# PAGE TEXT
%%
While I loathe using others as a crutch to get through certain situations, I plan to use the other guests as such. This is the part that rankles me. I shouldn't have to do that. But I guess that's what friends are for? I do not intend to tell them what I am up to regarding this. I want it to happen naturally. Broadway and GA are great people, and can hold a conversation well enough. We have some things in common and I'll be able to make deeper connections with them in the process.

I thought about inviting Geyser, in the hopes of really evening things out, but their sister's immune system is compromised, so I'm not about to put them in a tough situation. I informed Geyser of this, and they are greatly appreciative. It feels great to not feel selfish in that way. A past version of me would have been pissed about it. While I wish they could be there, I am comforted by the fact that I can see them anytime after the dinner.
%%
(Saved entries)
%%
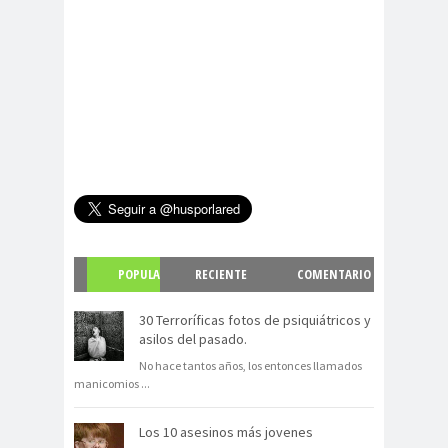
POPULA
RECIENTE
COMENTARIO
R
S
30 Terroríficas fotos de psiquiátricos y
asilos del pasado.
No hace tantos años, los entonces llamados
manicomios
...
Los 10 asesinos más jovenes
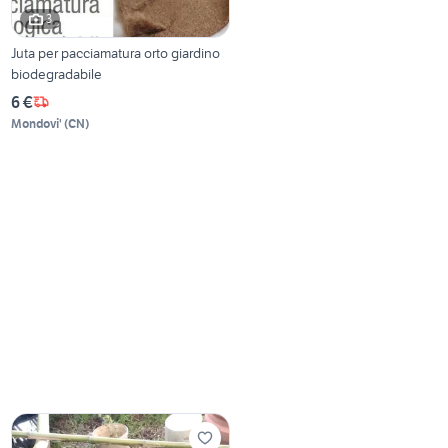
3
Juta per pacciamatura orto giardino
biodegradabile
6 €
Mondovi'
(
CN
)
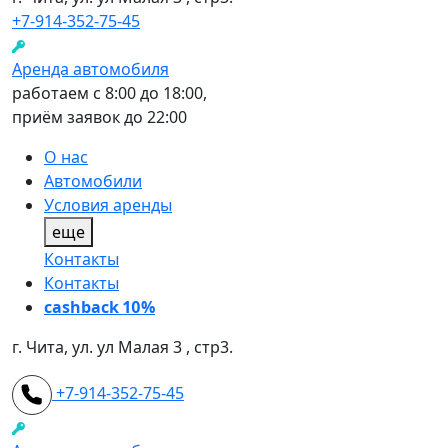
+7-914-352-75-45
Аренда автомобиля
работаем с 8:00 до 18:00,
приём заявок до 22:00
О нас
Автомобили
Условия аренды
еще
Контакты
Контакты
cashback 10%
г. Чита, ул. ул Малая 3 , стр3.
+7-914-352-75-45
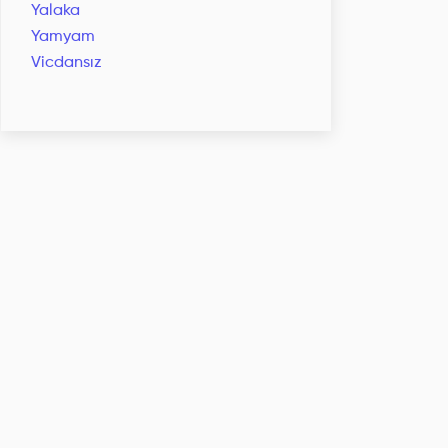
Yalaka
Yamyam
Vicdansız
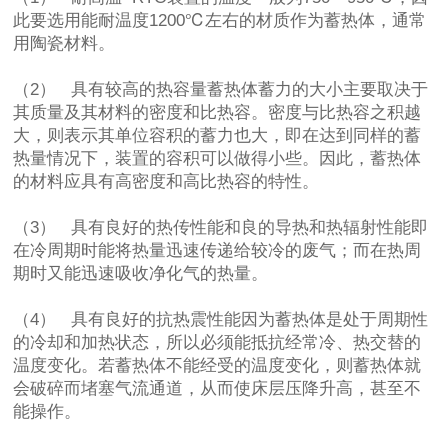
此要选用能耐温度1200℃左右的材质作为蓄热体，通常
用陶瓷材料。
（2） 具有较高的热容量蓄热体蓄力的大小主要取决于
其质量及其材料的密度和比热容。密度与比热容之积越
大，则表示其单位容积的蓄力也大，即在达到同样的蓄
热量情况下，装置的容积可以做得小些。因此，蓄热体
的材料应具有高密度和高比热容的特性。
（3） 具有良好的热传性能和良的导热和热辐射性能即
在冷周期时能将热量迅速传递给较冷的废气；而在热周
期时又能迅速吸收净化气的热量。
（4） 具有良好的抗热震性能因为蓄热体是处于周期性
的冷却和加热状态，所以必须能抵抗经常冷、热交替的
温度变化。若蓄热体不能经受的温度变化，则蓄热体就
会破碎而堵塞气流通道，从而使床层压降升高，甚至不
能操作。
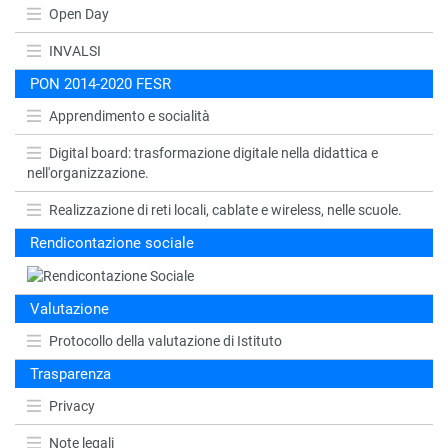
Open Day
INVALSI
PON 2014-2020 FESR
Apprendimento e socialità
Digital board: trasformazione digitale nella didattica e
nell'organizzazione.
Realizzazione di reti locali, cablate e wireless, nelle scuole.
Rendicontazione sociale
Valutazione
Protocollo della valutazione di Istituto
Trasparenza
Privacy
Note legali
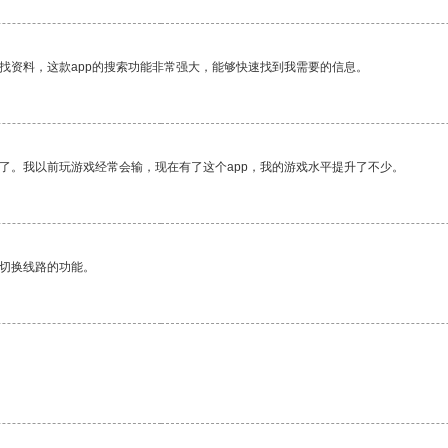
找资料，这款app的搜索功能非常强大，能够快速找到我需要的信息。
了。我以前玩游戏经常会输，现在有了这个app，我的游戏水平提升了不少。
动切换线路的功能。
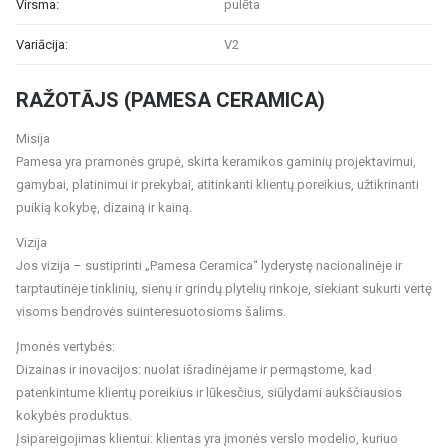
Virsma:
pulēta
Variācija:
V2
RAŽOTĀJS (PAMESA CERAMICA)
Misija
Pamesa yra pramonės grupė, skirta keramikos gaminių projektavimui,
gamybai, platinimui ir prekybai, atitinkanti klientų poreikius, užtikrinanti
puikią kokybę, dizainą ir kainą.
Vizija
Jos vizija – sustiprinti „Pamesa Ceramica“ lyderystę nacionalinėje ir
tarptautinėje tinklinių, sienų ir grindų plytelių rinkoje, siekiant sukurti vertę
visoms bendrovės suinteresuotosioms šalims.
Įmonės vertybės:
Dizainas ir inovacijos: nuolat išradinėjame ir permąstome, kad
patenkintume klientų poreikius ir lūkesčius, siūlydami aukščiausios
kokybės produktus.
Įsipareigojimas klientui: klientas yra įmonės verslo modelio, kuriuo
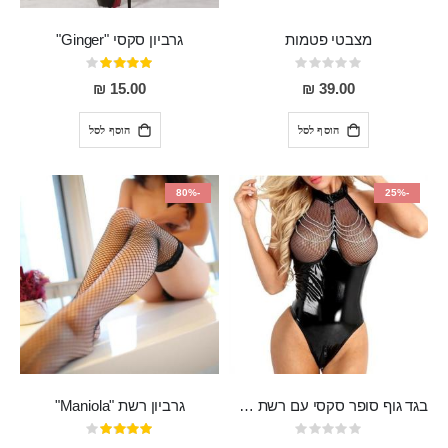
מצבטי פטמות
גרביון סקסי "Ginger"
Rating:
דירוג:
80%
0%
15.00 ₪
39.00 ₪
הוסף לסל
הוסף לסל
-80%
-25%
בגד גוף סופר סקסי עם רשת שקופה בחזה ושרשרות מלמעלה וריצרץ מלמטה Pan במפשעה
גרביון רשת "Maniola"
Rating:
דירוג:
80%
0%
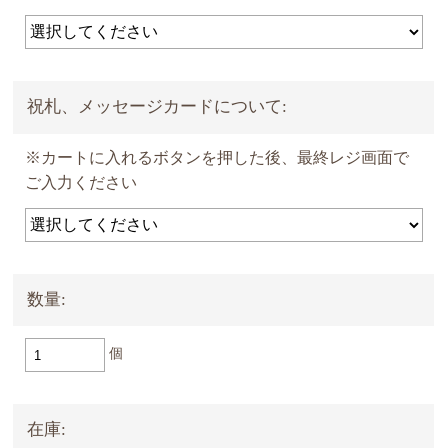
祝札、メッセージカードについて:
※カートに入れるボタンを押した後、最終レジ画面で
ご入力ください
数量:
個
在庫:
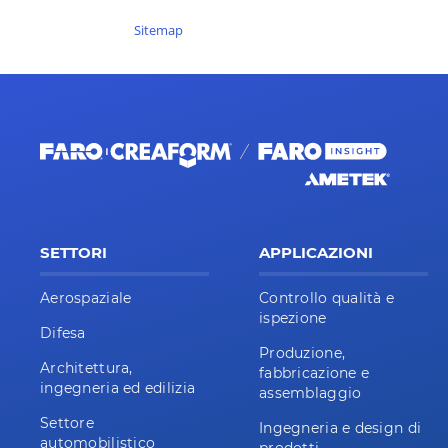
Sitemap
SETTORI
APPLICAZIONI
Aerospaziale
Controllo qualità e
ispezione
Difesa
Produzione,
Architettura,
fabbricazione e
ingegneria ed edilizia
assemblaggio
Settore
Ingegneria e design di
automobilistico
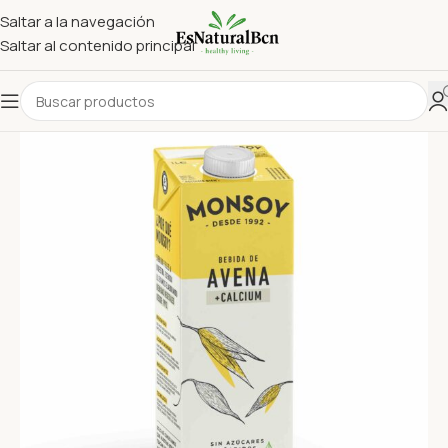
Saltar a la navegación
Saltar al contenido principal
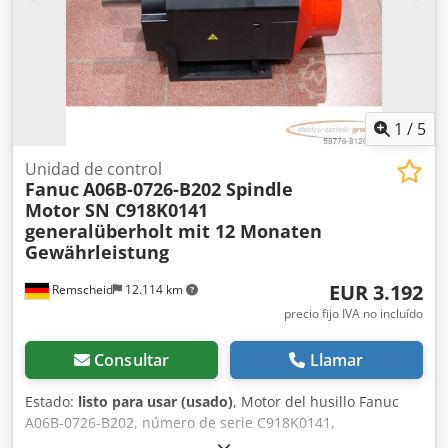
1
/
5
Unidad de control
Fanuc
A06B-0726-B202 Spindle
Motor SN C918K0141
generalüberholt mit 12 Monaten
Gewährleistung
EUR 3.192
Remscheid
12.114 km
precio fijo IVA no incluído
Consultar
Llamar
Estado:
listo para usar (usado)
, Motor del husillo Fanuc
A06B-0726-B202, número de serie C918K0141,
reacondicionado y probado por completo por personal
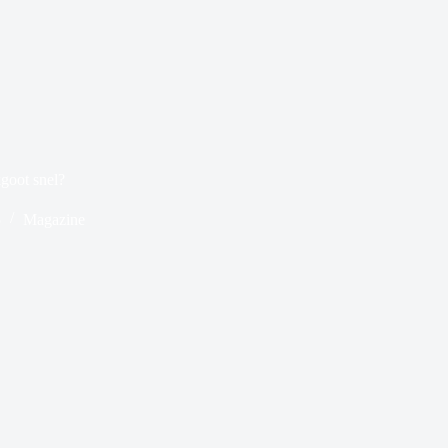
goot snel?
5
Magazine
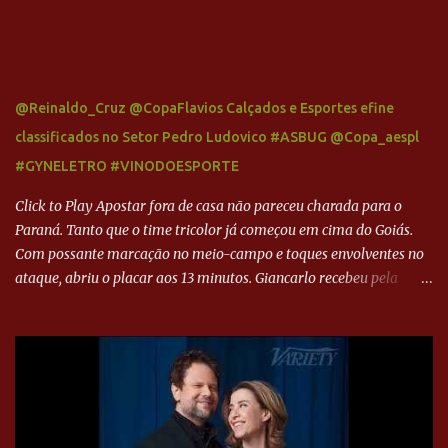
@Reinaldo_Cruz @CopaFlavios Calçados e Esportes efine
classificados no Setor Pedro Ludovico #ASBUG @Copa_aespl
#GYNELETRO #VINODOESPORTE
Click to Play Apostar fora de casa não pareceu charada para o
Paraná. Tanto que o time tricolor já começou em cima do Goiás.
Com possante marcação no meio-campo e toques envolventes no
ataque, abriu o placar aos 13 minutos. Giancarlo recebeu pela
direita, invadiu a área e bateu cruzado no canto, sem chance para
Harlei. Tal qual o boxeador que não dá chance ao adversário, o
Paraná ampliou a vantagem aos 21 minutos. Éverton Garroni
desviou cruzamento de cabeça e, mesmo de costas, incidiu o canto
direito de Harlei. O goleiro esmeraldino se esticou e até tocou na
bola, mas não o suficiente para desviar sua trajetória. O ataque do
Goiás era nulo, tanto que o Paraná seguiu em cima. Aos 32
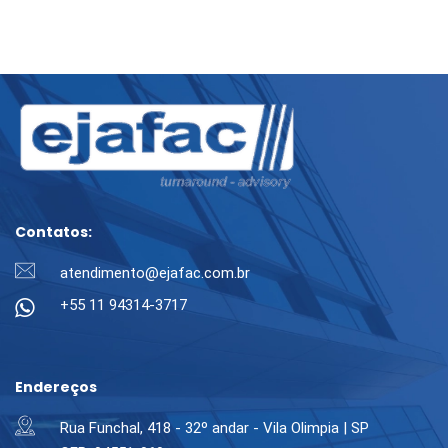
Contatos:
atendimento@ejafac.com.br
+55 11 94314-3717
Endereços
Rua Funchal, 418 - 32º andar - Vila Olimpia | SP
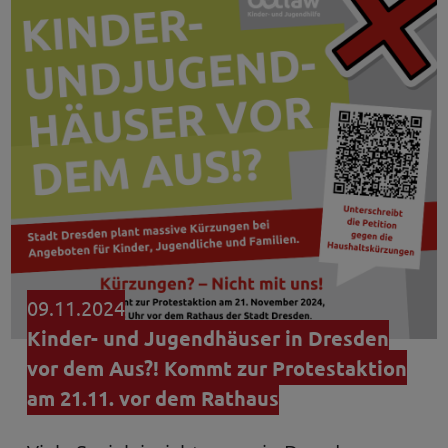
09.11.2024
Kinder- und Jugendhäuser in Dresden
vor dem Aus?! Kommt zur Protestaktion
am 21.11. vor dem Rathaus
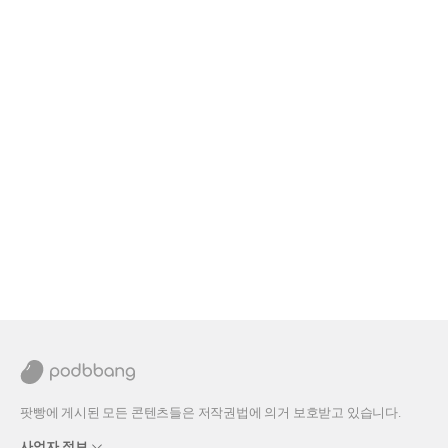
팟빵에 게시된 모든 콘텐츠들은 저작권법에 의거 보호받고 있습니다.
사업자 정보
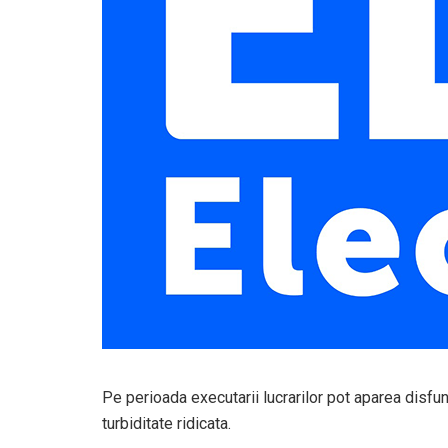
Pe perioada executarii lucrarilor pot aparea disfunc
turbiditate ridicata.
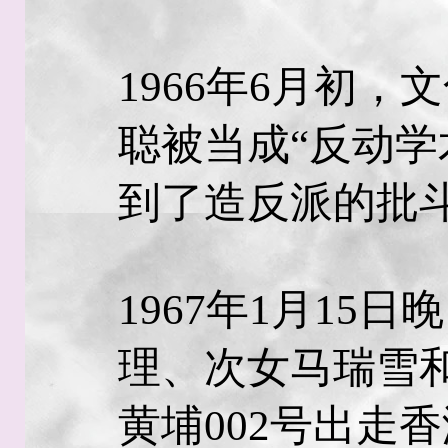
1966年6月初
聪被当成“反动学
到了造反派的批
1967年1月15
理、次女马瑞雪
黄埔002号出走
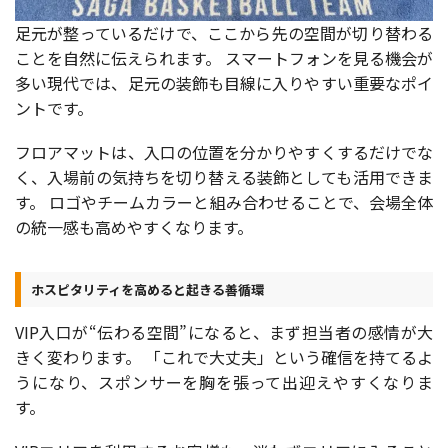
足元が整っているだけで、ここから先の空間が切り替わる
ことを自然に伝えられます。 スマートフォンを見る機会が
多い現代では、足元の装飾も目線に入りやすい重要なポイ
ントです。
フロアマットは、入口の位置を分かりやすくするだけでな
く、入場前の気持ちを切り替える装飾としても活用できま
す。 ロゴやチームカラーと組み合わせることで、会場全体
の統一感も高めやすくなります。
ホスピタリティを高めると起きる善循環
VIP入口が“伝わる空間”になると、まず担当者の感情が大
きく変わります。 「これで大丈夫」という確信を持てるよ
うになり、スポンサーを胸を張って出迎えやすくなりま
す。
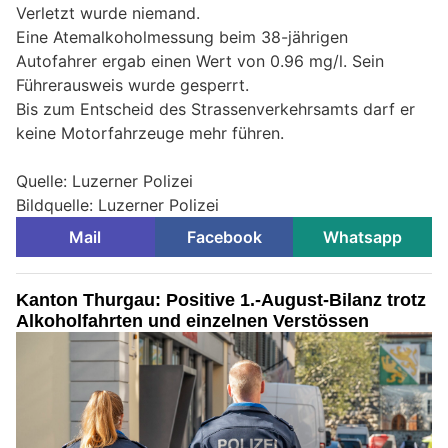
Verletzt wurde niemand.
Eine Atemalkoholmessung beim 38-jährigen
Autofahrer ergab einen Wert von 0.96 mg/l. Sein
Führerausweis wurde gesperrt.
Bis zum Entscheid des Strassenverkehrsamts darf er
keine Motorfahrzeuge mehr führen.
Quelle: Luzerner Polizei
Bildquelle: Luzerner Polizei
Mail
Facebook
Whatsapp
Kanton Thurgau: Positive 1.-August-Bilanz trotz
Alkoholfahrten und einzelnen Verstössen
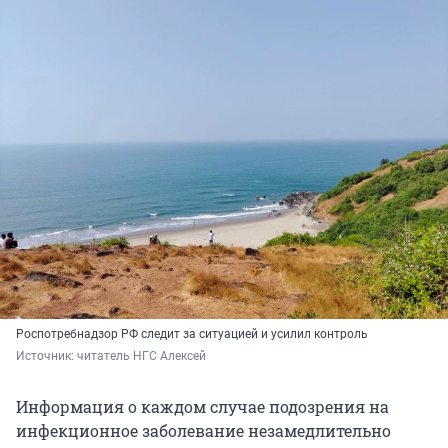
Роспотребнадзор РФ следит за ситуацией и усилил контроль
Источник: 
читатель НГС Алексей
Информация о каждом случае подозрения на
инфекционное заболевание незамедлительно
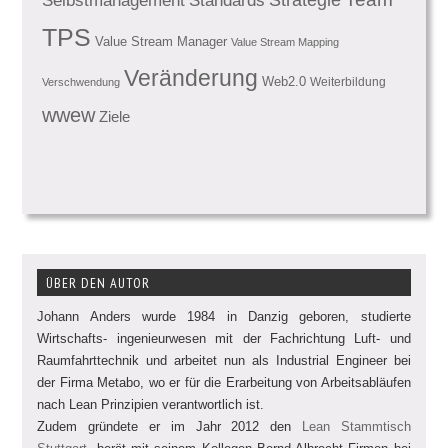
Selbstmanagement
TPS
Value Stream Manager
Value Stream Mapping
Veränderung
Web2.0
Weiterbildung
Verschwendung
wwew
Ziele
ÜBER DEN AUTOR
Johann Anders wurde 1984 in Danzig geboren, studierte
Wirtschafts- ingenieurwesen mit der Fachrichtung Luft- und
Raumfahrttechnik und arbeitet nun als Industrial Engineer bei
der Firma Metabo, wo er für die Erarbeitung von Arbeitsabläufen
nach Lean Prinzipien verantwortlich ist.
Zudem gründete er im Jahr 2012 den
Lean Stammtisch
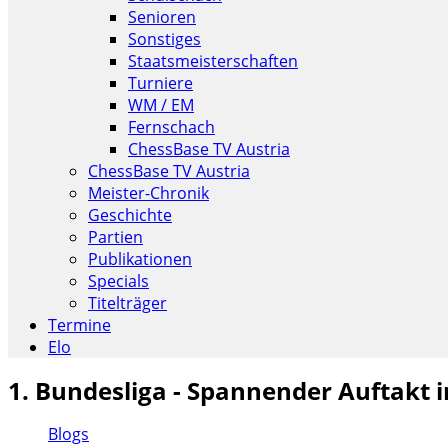
Senioren
Sonstiges
Staatsmeisterschaften
Turniere
WM / EM
Fernschach
ChessBase TV Austria
ChessBase TV Austria
Meister-Chronik
Geschichte
Partien
Publikationen
Specials
Titelträger
Termine
Elo
1. Bundesliga - Spannender Auftakt 
Blogs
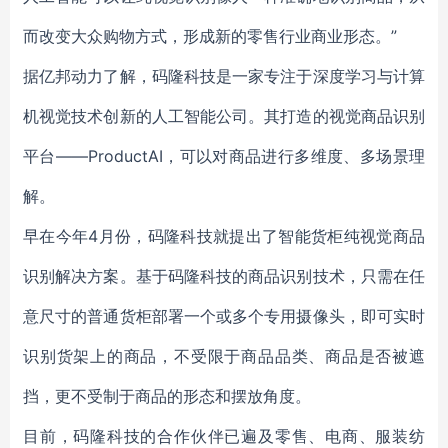
而改变大众购物方式，形成新的零售行业商业形态。”
据亿邦动力了解，码隆科技是一家专注于深度学习与计算
机视觉技术创新的人工智能公司。其
打造的视觉商品识别
平台——ProductAI，可以对商品进行多维度、多场景理
解。
早在今年4月份，码隆科技就提出了智能货柜纯视觉商品
识别解决方案。基于码隆科技的商品识别技术，只需在任
意尺寸的普通货柜部署一个或多个专用摄像头，即可实时
识别货架上的商品，不受限于商品品类、商品是否被遮
挡，更不受制于商品的形态和摆放角度。
目前，码隆科技的合作伙伴已遍及零售、电商、服装纺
%%
# TASK LIST
[A] List every person the passage about the dinner refers to by name or nickname.
[B] Carry on the passage about the dinner from its final sentence.
The saved entries are separate from the passage about the dinner and unrelated to it.

# OUTPUTS FOR THE TASKS
[A] Broadway, GA, Geyser

[B]
As to Bruiser and FC. Bruiser (and to some extent FC) does not like small talk. They like to be engaged in conversations which lead to getting to know a person better. Politics, the state of the world, music and food are their topics of choice. I know this from personal experience.

They will get none of that from me. They'll need to get used to talking about the weather, the dogs choice of treats, lawn care, and my adventures with DAG on decorating the house.

I did tell them back in January they would be welcome in our house, but not anything about how I would interact with them. Fuck them. (damn, I'm an asshole).

I feel good about this approach. DAG has every right to invite Bruiser and FC and for the sake of his happiness, I hope they show up (is that compersion?). But that's all I hope for them.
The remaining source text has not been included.